山奥のグラウンドに最新機器
SNS情報発信&データ計測で選手急成長
全国有数の激戦区・神奈川で頻繁に8強進出を果たしている新興勢力・立花学園。山奥の専用グラウンドに最新機器を整備し、ICT(インフォメーション&コミュニケーションテクノロジー)野球で虎視眈々と頂点を狙う。
(2021年2月号掲載)
■数値化で選手のやる気を刺激
立花学園の練習グラウンド(足柄上郡大井町)は、学校校舎(足柄上郡松田町)から車で約20分の場所にある。県道から車一台が通れるほどの幅の山道を登っていくと、野球場と選手寮が見えてくる。ここが立花学園の「練習基地」だ。
12月の取材日には紅白戦が行われていたが、グラウンド、スタンドのあちこちに普通の野球部とは違う光景が散見された。バックネット裏スタンドには動画撮影のビデオが設置されていた。そのシーンはどの高校でも一般的だが、ビデオの前では選手たちが試合実況と解説をしていた。その音声は映像に乗せて保護者らにyoutube公開(限定)されていた。さらにスタンドにはスピードガンが置かれ、控え選手たちがストップウォッチを片手にベース間走塁計測をしている。
グラウンドに目を移せば、マウンドとホーム間に球速・球質測定器「ラプソード」が設置されている。練習内容によってはドローンを飛ばして動きを上空から確認する日もあるという。志賀正啓監督は「機材を用意すれば今の選手たちは自分たちで使って、どんどん覚えていきます。数値を示すことで選手たちはやる気になっていくのです」と見守る。
■150キロプロジェクト
スタンドでは、吉田大育コーチがスマホ片手に動画を簡易編集しツイッター(立花学園野球部公式アカウント)で発信していた。立花学園では野球部の情報発信のために、志賀監督、吉田コーチがツイート。練習の様子や野球部のイベントなどを公開している。マネージャーブログは、コーチの検閲後に公開する仕組みになっている。
吉田コーチは「ここは横浜からも離れていますし、練習場が山奥なのでなかなか観てもらえる機会がありません。私たち指導者がSNSで発信することで全国の方々から『いいね』を押してもらえるので、『いいね』の数が選手たちの励みになっています。SNSを開始してから約2年が経過していますが、選手やチームに明るい変化が見られています」と効果を説く。

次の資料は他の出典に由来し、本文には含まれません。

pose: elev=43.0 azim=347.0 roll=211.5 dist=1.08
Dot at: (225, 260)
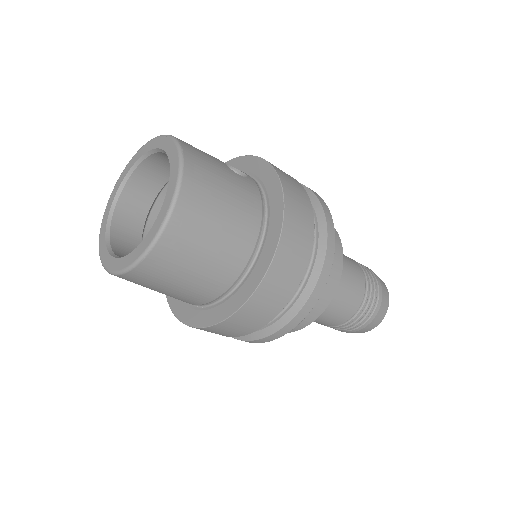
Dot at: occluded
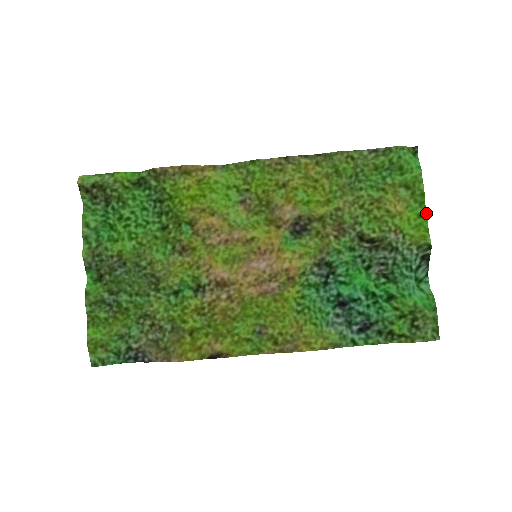
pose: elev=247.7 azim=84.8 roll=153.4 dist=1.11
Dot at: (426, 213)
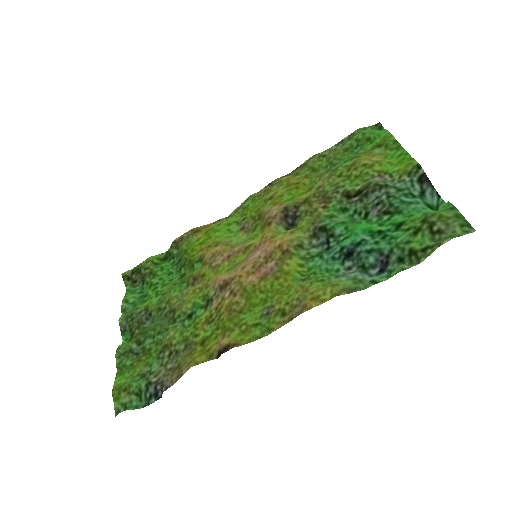
Dot at: (405, 150)
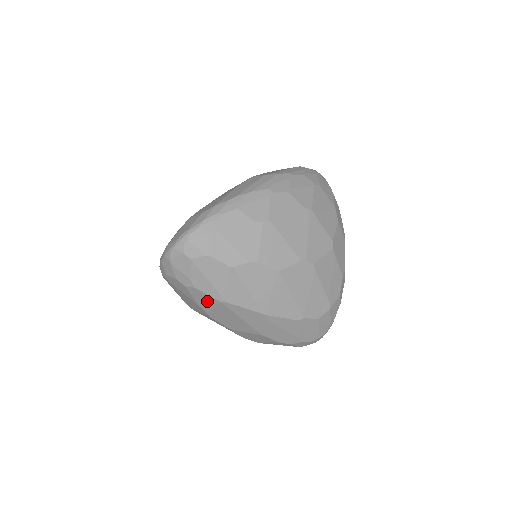
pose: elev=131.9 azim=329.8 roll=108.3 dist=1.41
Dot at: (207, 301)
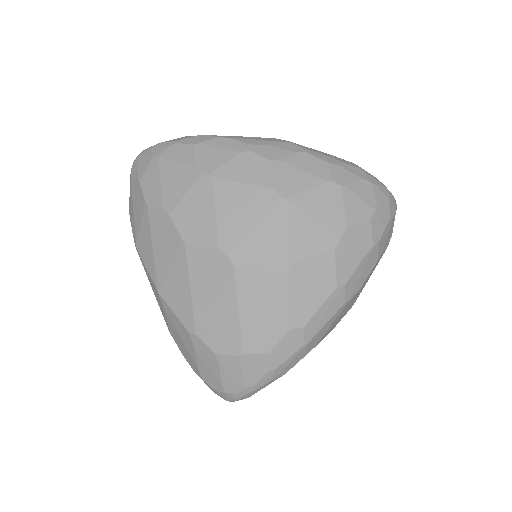
Dot at: occluded
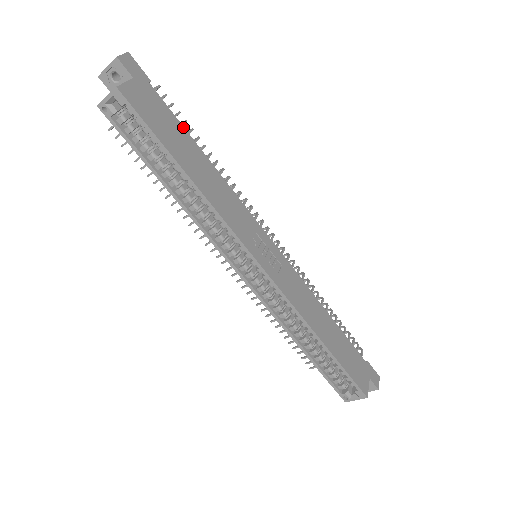
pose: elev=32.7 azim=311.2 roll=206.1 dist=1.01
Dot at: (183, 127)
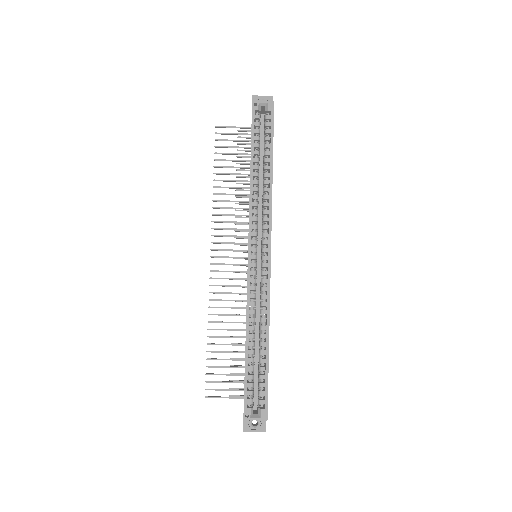
Dot at: occluded
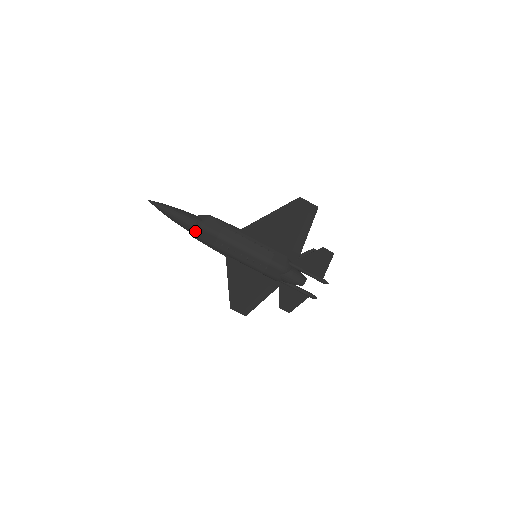
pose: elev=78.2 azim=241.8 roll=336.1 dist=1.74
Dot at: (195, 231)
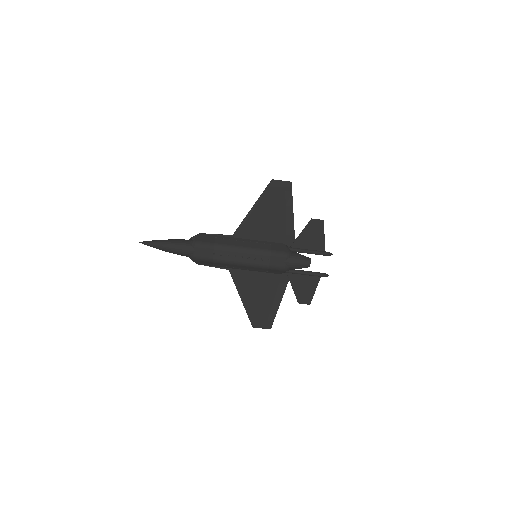
Dot at: (192, 251)
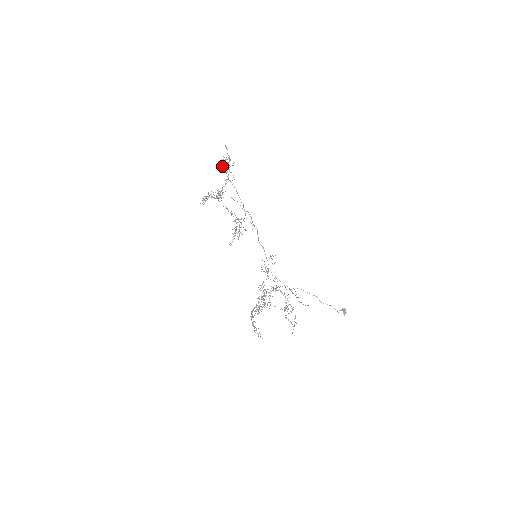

12月11日のツイートは「(投手の)永島田がまたMAXを更新しました。147キロ!150キロまであと3キロ!#150キロプロジェクト」。豪腕・永島田輝斗(2年)が自身の記録を更新したことを伝えた。ダブルエースの小林爾(2年)のストレートも140キロを超え、両右腕は春・夏大会に照準を合わせる。
■野球部としての伝統固辞
立花学園のチーム改革は、2017年に志賀監督が就任したときから始まった。指揮官をサポートするのは、OBの吉田コーチ。若き指導者コンビによって、“常識破り”な作戦が次々に実行されている。それを許可する学園の器の大きさも見逃せない。
チームは最近4年間で4度のベスト8入り。敗れた相手は、神奈川トップ格の強豪ばかりだ。ICTを駆使する野球部だが、その一方で挨拶・礼儀などの規律も徹底。新しきを取り入れる一方で、野球部としての伝統も守っている。立花学園の横断幕は「I’m so exited!! ワクワクしてる??」と問いかける。
志賀監督は「これまでとは違った方法で甲子園にたどり着くことに意味がある。データやSNSは勝つためのツール。高校野球に革命を起こしたいです」と話す。立花学園のSNSが「甲子園初出場!」を報告する日は遠くないかもしれない。